PROBLEM TO SOLVE | Take the lines below beginning at the line that has "10: (575, 319, 0.58)" and stopping after the line that has "22: (95, 359, 0.61)", and print them exactly as they are, with no other lines.

RECORDS FOR THE EXERCISE |
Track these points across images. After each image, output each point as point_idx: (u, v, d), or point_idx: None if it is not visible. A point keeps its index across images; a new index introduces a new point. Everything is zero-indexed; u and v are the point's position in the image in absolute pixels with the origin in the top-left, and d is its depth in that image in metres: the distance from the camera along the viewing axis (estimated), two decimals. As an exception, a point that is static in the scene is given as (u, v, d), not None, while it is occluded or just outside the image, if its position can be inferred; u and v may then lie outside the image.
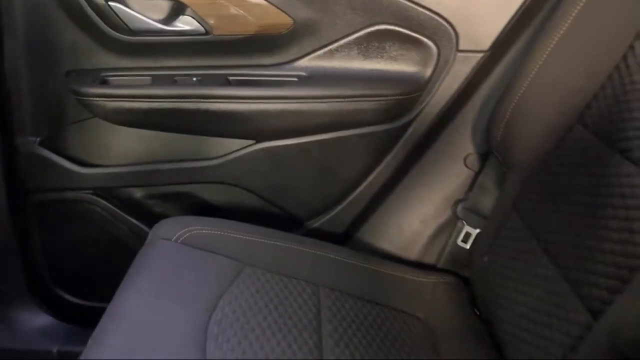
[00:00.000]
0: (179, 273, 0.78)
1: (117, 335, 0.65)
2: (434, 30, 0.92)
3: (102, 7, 0.87)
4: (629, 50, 0.70)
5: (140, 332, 0.66)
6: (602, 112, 0.70)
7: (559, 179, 0.71)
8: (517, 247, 0.75)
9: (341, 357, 0.72)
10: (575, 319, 0.58)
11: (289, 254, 0.90)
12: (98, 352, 0.62)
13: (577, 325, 0.57)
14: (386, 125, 0.98)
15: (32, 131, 0.97)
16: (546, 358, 0.60)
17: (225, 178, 1.02)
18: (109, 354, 0.62)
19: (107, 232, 1.06)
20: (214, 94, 0.93)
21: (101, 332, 0.66)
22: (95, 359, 0.61)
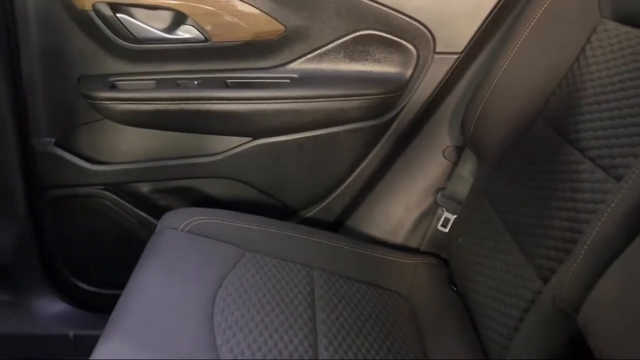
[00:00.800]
0: (186, 258, 0.87)
1: (134, 310, 0.74)
2: (413, 34, 1.01)
3: (110, 18, 0.96)
4: (581, 53, 0.79)
5: (155, 306, 0.75)
6: (558, 108, 0.80)
7: (521, 167, 0.81)
8: (486, 228, 0.84)
9: (332, 328, 0.81)
10: (530, 285, 0.68)
11: (285, 240, 0.99)
12: (120, 323, 0.71)
13: (531, 291, 0.67)
14: (371, 121, 1.07)
15: (47, 132, 1.05)
16: (505, 320, 0.70)
17: (225, 173, 1.11)
18: (129, 324, 0.71)
19: (117, 224, 1.14)
20: (213, 96, 1.02)
21: (121, 307, 0.75)
22: (117, 328, 0.70)
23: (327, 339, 0.79)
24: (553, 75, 0.82)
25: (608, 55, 0.74)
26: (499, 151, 0.88)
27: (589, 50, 0.78)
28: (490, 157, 0.91)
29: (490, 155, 0.91)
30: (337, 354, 0.76)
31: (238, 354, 0.71)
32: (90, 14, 0.95)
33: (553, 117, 0.80)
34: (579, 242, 0.58)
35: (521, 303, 0.68)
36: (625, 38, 0.72)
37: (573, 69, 0.80)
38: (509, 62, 0.88)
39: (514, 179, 0.82)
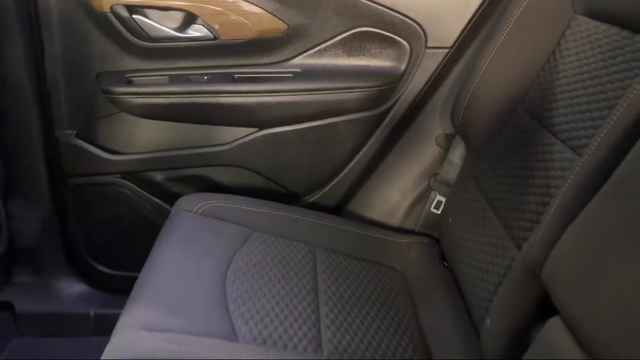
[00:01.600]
0: (200, 236, 0.96)
1: (155, 279, 0.83)
2: (406, 31, 1.09)
3: (126, 19, 1.04)
4: (557, 47, 0.87)
5: (173, 277, 0.84)
6: (536, 97, 0.88)
7: (503, 151, 0.89)
8: (472, 207, 0.93)
9: (333, 298, 0.90)
10: (507, 254, 0.76)
11: (290, 222, 1.08)
12: (143, 290, 0.80)
13: (508, 258, 0.75)
14: (368, 112, 1.15)
15: (69, 125, 1.14)
16: (486, 285, 0.78)
17: (233, 161, 1.19)
18: (151, 291, 0.80)
19: (134, 210, 1.23)
20: (222, 90, 1.11)
21: (143, 278, 0.83)
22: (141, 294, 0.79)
23: (328, 307, 0.87)
24: (532, 68, 0.90)
25: (579, 48, 0.82)
26: (484, 138, 0.96)
27: (564, 44, 0.86)
28: (476, 143, 0.99)
29: (477, 142, 0.99)
30: (337, 319, 0.85)
31: (249, 319, 0.79)
32: (108, 15, 1.04)
33: (531, 105, 0.88)
34: (546, 211, 0.66)
35: (500, 270, 0.76)
36: (594, 32, 0.80)
37: (550, 62, 0.88)
38: (492, 57, 0.96)
39: (497, 161, 0.90)
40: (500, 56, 0.96)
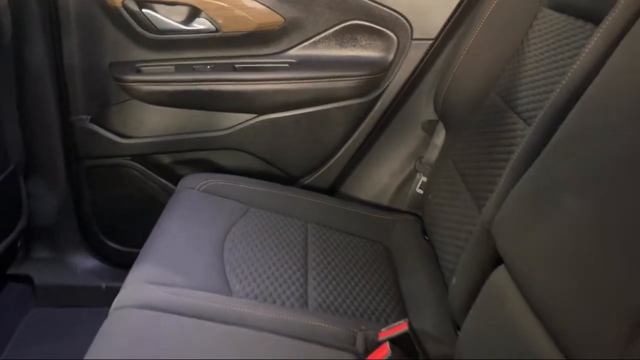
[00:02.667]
0: (201, 210, 1.06)
1: (160, 244, 0.92)
2: (393, 23, 1.18)
3: (136, 13, 1.14)
4: (525, 37, 0.96)
5: (176, 242, 0.93)
6: (507, 82, 0.96)
7: (476, 132, 0.98)
8: (449, 183, 1.02)
9: (321, 264, 0.99)
10: (473, 221, 0.85)
11: (285, 199, 1.17)
12: (149, 253, 0.90)
13: (473, 224, 0.84)
14: (359, 99, 1.24)
15: (84, 110, 1.24)
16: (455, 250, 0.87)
17: (234, 145, 1.29)
18: (156, 257, 0.89)
19: (142, 190, 1.33)
20: (223, 78, 1.20)
21: (149, 243, 0.93)
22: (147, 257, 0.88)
23: (316, 271, 0.96)
24: (503, 56, 0.99)
25: (543, 37, 0.90)
26: (461, 120, 1.05)
27: (531, 34, 0.95)
28: (454, 126, 1.08)
29: (455, 124, 1.08)
30: (323, 282, 0.94)
31: (242, 279, 0.89)
32: (120, 9, 1.14)
33: (502, 90, 0.96)
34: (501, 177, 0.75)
35: (466, 235, 0.85)
36: (556, 22, 0.88)
37: (518, 50, 0.96)
38: (469, 47, 1.05)
39: (471, 141, 0.99)
40: (476, 46, 1.04)
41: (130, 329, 0.71)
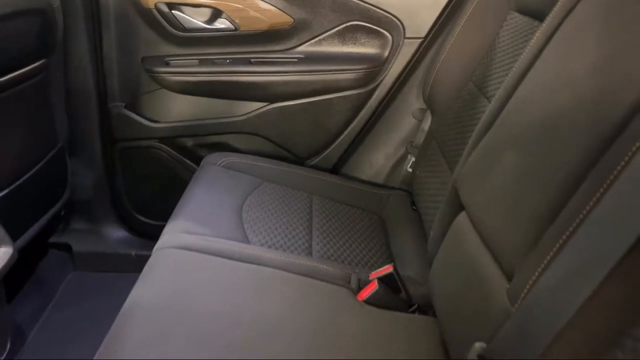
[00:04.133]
0: (222, 182, 1.24)
1: (189, 206, 1.11)
2: (388, 24, 1.36)
3: (166, 13, 1.33)
4: (497, 35, 1.13)
5: (201, 205, 1.12)
6: (482, 72, 1.14)
7: (455, 115, 1.16)
8: (433, 160, 1.19)
9: (324, 226, 1.17)
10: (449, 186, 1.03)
11: (293, 175, 1.35)
12: (180, 213, 1.08)
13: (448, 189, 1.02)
14: (358, 90, 1.42)
15: (119, 98, 1.43)
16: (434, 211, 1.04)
17: (248, 129, 1.47)
18: (187, 214, 1.08)
19: (169, 169, 1.52)
20: (240, 71, 1.39)
21: (180, 205, 1.12)
22: (179, 214, 1.07)
23: (319, 231, 1.15)
24: (480, 52, 1.16)
25: (509, 35, 1.08)
26: (445, 106, 1.23)
27: (501, 32, 1.12)
28: (438, 111, 1.26)
29: (439, 110, 1.25)
30: (325, 239, 1.12)
31: (258, 233, 1.07)
32: (152, 10, 1.33)
33: (477, 79, 1.14)
34: (470, 148, 0.93)
35: (443, 198, 1.03)
36: (519, 22, 1.06)
37: (491, 47, 1.14)
38: (451, 45, 1.23)
39: (451, 123, 1.17)
40: (457, 44, 1.22)
41: (171, 263, 0.90)
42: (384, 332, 0.86)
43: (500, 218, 0.70)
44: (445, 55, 1.24)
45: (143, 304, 0.79)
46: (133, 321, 0.75)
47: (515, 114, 0.76)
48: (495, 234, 0.70)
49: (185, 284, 0.85)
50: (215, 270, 0.90)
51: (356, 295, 0.94)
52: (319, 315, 0.85)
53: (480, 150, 0.82)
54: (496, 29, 1.13)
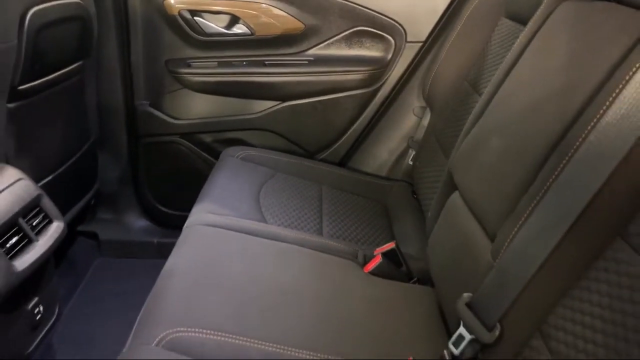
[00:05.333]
0: (240, 172, 1.36)
1: (212, 190, 1.23)
2: (391, 29, 1.49)
3: (189, 20, 1.46)
4: (489, 39, 1.26)
5: (223, 191, 1.24)
6: (475, 72, 1.26)
7: (451, 110, 1.28)
8: (430, 151, 1.32)
9: (332, 212, 1.29)
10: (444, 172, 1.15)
11: (303, 167, 1.48)
12: (205, 198, 1.20)
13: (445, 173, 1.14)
14: (364, 90, 1.55)
15: (145, 97, 1.56)
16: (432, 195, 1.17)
17: (263, 125, 1.60)
18: (211, 198, 1.20)
19: (188, 162, 1.64)
20: (255, 72, 1.52)
21: (204, 192, 1.24)
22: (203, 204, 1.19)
23: (328, 215, 1.27)
24: (474, 54, 1.29)
25: (500, 39, 1.20)
26: (442, 103, 1.35)
27: (493, 37, 1.25)
28: (437, 108, 1.38)
29: (437, 107, 1.38)
30: (334, 221, 1.25)
31: (274, 215, 1.20)
32: (176, 17, 1.46)
33: (471, 79, 1.27)
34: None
35: (439, 182, 1.15)
36: (508, 28, 1.18)
37: (484, 50, 1.26)
38: (448, 48, 1.36)
39: (448, 119, 1.29)
40: (454, 47, 1.35)
41: (200, 237, 1.02)
42: (387, 297, 0.98)
43: (486, 191, 0.82)
44: (443, 58, 1.37)
45: (179, 268, 0.91)
46: (172, 282, 0.88)
47: (500, 106, 0.89)
48: (482, 204, 0.83)
49: (213, 253, 0.98)
50: (238, 244, 1.02)
51: (362, 268, 1.06)
52: (329, 282, 0.97)
53: (471, 138, 0.94)
54: (488, 33, 1.26)
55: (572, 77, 0.72)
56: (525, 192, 0.72)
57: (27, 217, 0.93)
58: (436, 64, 1.39)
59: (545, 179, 0.69)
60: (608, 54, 0.67)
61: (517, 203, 0.73)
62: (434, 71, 1.39)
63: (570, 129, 0.68)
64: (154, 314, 0.81)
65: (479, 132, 0.92)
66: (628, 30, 0.66)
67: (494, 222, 0.77)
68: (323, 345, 0.81)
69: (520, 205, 0.72)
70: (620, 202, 0.59)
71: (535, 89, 0.81)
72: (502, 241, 0.72)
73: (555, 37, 0.83)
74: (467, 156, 0.94)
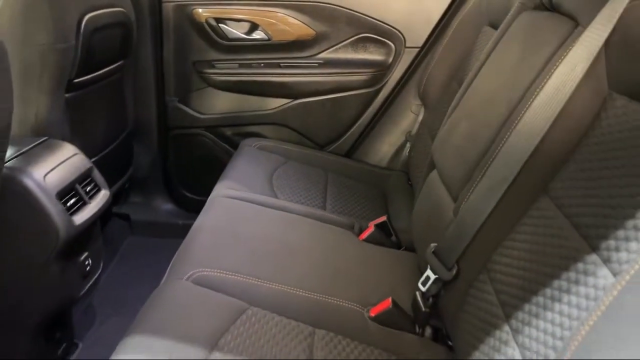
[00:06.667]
0: (256, 158, 1.56)
1: (232, 174, 1.43)
2: (392, 36, 1.69)
3: (214, 26, 1.68)
4: (474, 45, 1.45)
5: (241, 173, 1.44)
6: (462, 73, 1.45)
7: (442, 108, 1.47)
8: (423, 143, 1.51)
9: (336, 194, 1.48)
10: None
11: (312, 157, 1.67)
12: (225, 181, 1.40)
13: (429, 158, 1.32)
14: (367, 89, 1.75)
15: (174, 94, 1.78)
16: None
17: (277, 120, 1.80)
18: (231, 178, 1.40)
19: (211, 152, 1.85)
20: (272, 72, 1.73)
21: (223, 175, 1.44)
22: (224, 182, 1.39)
23: (332, 195, 1.46)
24: (461, 58, 1.48)
25: (482, 44, 1.39)
26: (434, 101, 1.54)
27: (477, 42, 1.43)
28: (430, 105, 1.57)
29: (430, 104, 1.57)
30: (337, 199, 1.44)
31: (285, 193, 1.39)
32: (203, 24, 1.68)
33: (459, 79, 1.45)
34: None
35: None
36: (488, 34, 1.37)
37: (469, 54, 1.45)
38: (440, 53, 1.55)
39: (438, 114, 1.48)
40: (445, 52, 1.54)
41: (221, 205, 1.22)
42: (375, 257, 1.17)
43: (454, 164, 1.01)
44: (435, 61, 1.56)
45: (205, 226, 1.11)
46: (199, 235, 1.08)
47: (469, 97, 1.08)
48: (450, 174, 1.01)
49: (231, 217, 1.18)
50: (253, 212, 1.22)
51: (357, 236, 1.25)
52: (328, 244, 1.17)
53: (447, 124, 1.13)
54: (474, 39, 1.45)
55: (517, 72, 0.91)
56: (479, 162, 0.91)
57: (82, 184, 1.14)
58: (429, 66, 1.58)
59: (493, 151, 0.87)
60: (542, 53, 0.85)
61: (474, 170, 0.92)
62: (428, 73, 1.58)
63: (513, 112, 0.87)
64: (185, 258, 1.01)
65: (453, 119, 1.11)
66: (557, 34, 0.85)
67: (457, 187, 0.96)
68: (318, 288, 1.00)
69: (475, 172, 0.90)
70: (544, 167, 0.77)
71: (493, 83, 1.00)
72: (461, 201, 0.91)
73: (512, 41, 1.01)
74: (443, 139, 1.13)
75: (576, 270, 0.63)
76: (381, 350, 0.90)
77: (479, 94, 1.04)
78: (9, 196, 1.00)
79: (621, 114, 0.68)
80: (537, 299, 0.67)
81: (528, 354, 0.65)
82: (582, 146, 0.72)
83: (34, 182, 1.01)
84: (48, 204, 1.02)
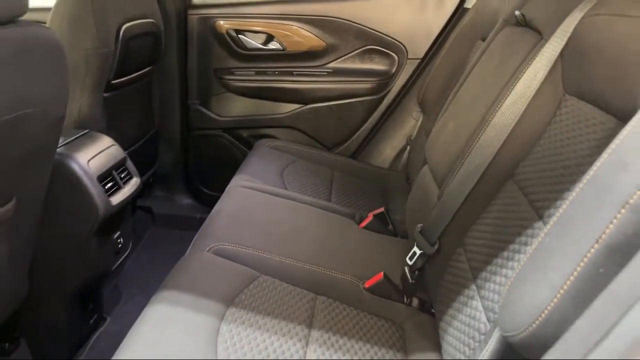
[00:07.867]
0: (268, 157, 1.73)
1: (247, 168, 1.60)
2: (396, 48, 1.85)
3: (234, 37, 1.86)
4: (470, 53, 1.60)
5: (254, 169, 1.60)
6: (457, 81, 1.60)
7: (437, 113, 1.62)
8: (420, 144, 1.66)
9: (341, 188, 1.64)
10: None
11: (320, 157, 1.83)
12: (242, 173, 1.57)
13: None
14: (372, 97, 1.91)
15: (196, 97, 1.95)
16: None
17: (289, 124, 1.97)
18: (246, 173, 1.56)
19: (229, 152, 2.02)
20: (285, 80, 1.90)
21: (239, 171, 1.61)
22: (240, 175, 1.55)
23: (336, 190, 1.62)
24: (456, 69, 1.63)
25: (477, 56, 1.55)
26: (432, 109, 1.70)
27: (471, 55, 1.59)
28: (428, 112, 1.73)
29: (428, 110, 1.73)
30: (341, 193, 1.59)
31: (294, 186, 1.55)
32: (224, 35, 1.86)
33: (452, 87, 1.60)
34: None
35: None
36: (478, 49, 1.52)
37: (464, 65, 1.61)
38: (438, 64, 1.71)
39: (434, 118, 1.63)
40: (443, 63, 1.70)
41: (237, 194, 1.39)
42: (372, 242, 1.32)
43: (440, 158, 1.17)
44: (433, 71, 1.72)
45: (223, 209, 1.28)
46: (218, 216, 1.24)
47: (457, 101, 1.24)
48: (437, 166, 1.17)
49: (246, 203, 1.34)
50: (265, 200, 1.38)
51: (358, 225, 1.40)
52: (331, 229, 1.32)
53: (438, 125, 1.29)
54: (468, 52, 1.60)
55: (494, 79, 1.06)
56: (461, 153, 1.06)
57: (118, 171, 1.31)
58: (428, 75, 1.74)
59: (472, 141, 1.02)
60: (512, 62, 1.01)
61: (456, 160, 1.07)
62: (427, 82, 1.74)
63: (489, 110, 1.02)
64: (207, 233, 1.17)
65: (442, 121, 1.27)
66: (526, 46, 1.00)
67: (441, 175, 1.11)
68: (321, 262, 1.16)
69: (457, 161, 1.06)
70: (512, 156, 0.92)
71: (476, 88, 1.15)
72: (444, 187, 1.06)
73: (493, 52, 1.17)
74: (433, 138, 1.28)
75: (526, 235, 0.78)
76: (373, 315, 1.05)
77: (464, 98, 1.19)
78: (58, 178, 1.16)
79: (570, 111, 0.83)
80: (496, 260, 0.82)
81: (486, 303, 0.80)
82: (542, 138, 0.87)
83: (79, 167, 1.18)
84: (90, 186, 1.18)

ANSWER AREA |
10: (575, 319, 0.58)
11: (289, 254, 0.90)
12: (98, 352, 0.62)
13: (577, 325, 0.57)
14: (386, 125, 0.98)
15: (32, 131, 0.97)
16: (546, 358, 0.60)
17: (225, 178, 1.02)
18: (109, 354, 0.62)
19: (107, 232, 1.06)
20: (214, 94, 0.93)
21: (101, 332, 0.66)
22: (95, 359, 0.61)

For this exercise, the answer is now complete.